I played with Clark in Washington under Joe Gibbs and Gregg Williams. However, before you tell me I am biased, realize that the reason I was eventually cut from the Redskins had a lot to do with Ryan’s ability to play the safety position. He took my job—and he deserved it.
ICONPittsburgh's Ryan Clark is one of the most underrated safeties in the game.
I saw first hand what type of pro he was when we discuss study habits, formation recognition, and the ability to diagnose route concepts. They had to kick him out of Redskins’ Park at night. Forget post practice meetings, he was in the film room late taking notes and preparing for Sunday.
That sells in this league—especially for Clark. The Steelers’ safety doesn’t have the overall ability of a Troy Polamalu or an Ed Reed, but that doesn’t prevent him from making an impact in the secondary. We talk about angles in football. The proper “angles to the ball.” That’s Clark. You won’t see false steps or sloppy technique—because that puts you on the bench. And that is something we tend to forget when we talk about NFL caliber players. The technique is still key on Sundays and that always applies to guys like Clark. Play your technique, read your run-pass keys, keep your eyes in the right place and you will be productive.
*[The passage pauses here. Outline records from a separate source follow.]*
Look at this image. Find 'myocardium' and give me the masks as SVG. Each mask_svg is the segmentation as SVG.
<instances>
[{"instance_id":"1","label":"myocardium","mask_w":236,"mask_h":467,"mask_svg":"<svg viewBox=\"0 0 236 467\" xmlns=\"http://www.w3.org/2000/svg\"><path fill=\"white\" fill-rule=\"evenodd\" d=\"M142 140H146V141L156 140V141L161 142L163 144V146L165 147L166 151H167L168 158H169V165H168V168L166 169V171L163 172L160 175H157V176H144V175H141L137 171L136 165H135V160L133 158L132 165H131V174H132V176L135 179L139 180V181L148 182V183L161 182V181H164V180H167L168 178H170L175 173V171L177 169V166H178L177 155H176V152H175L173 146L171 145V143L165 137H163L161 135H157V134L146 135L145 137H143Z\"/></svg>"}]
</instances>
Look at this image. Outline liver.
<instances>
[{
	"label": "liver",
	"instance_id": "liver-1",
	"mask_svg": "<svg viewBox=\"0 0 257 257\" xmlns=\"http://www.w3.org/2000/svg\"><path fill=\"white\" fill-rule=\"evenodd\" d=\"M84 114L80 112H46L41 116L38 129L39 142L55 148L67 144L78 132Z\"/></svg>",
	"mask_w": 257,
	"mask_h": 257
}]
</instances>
Go back to the Steelers’ win this past Saturday vs. the Ravens. The interception off of Joe Flacco on the deep 7 (flag) route. Know the situation of the game, the personnel (Tank personnel on the field for Baltimore) and expect the type of route scheme form the formation alignment. That isn’t an easy play to make from the deep middle of the field with a WR split out to the backside of the formation. But Clark overlapped an outside breaking route and was there in plenty of time.
A perfect example of a safety breaking before the ball is even thrown—because he knew the route concept. Don’t need to run a 4.4 to make a play like that if you are prepared.
Watch him this Sunday when the Steelers host the Jets int he AFC Championship. Polamalu, Harrison, etc. are always discussed when this Pittsburgh defense is put on stage—but don’t forget about Clark. He might just be one of the most underrated safeties in the game.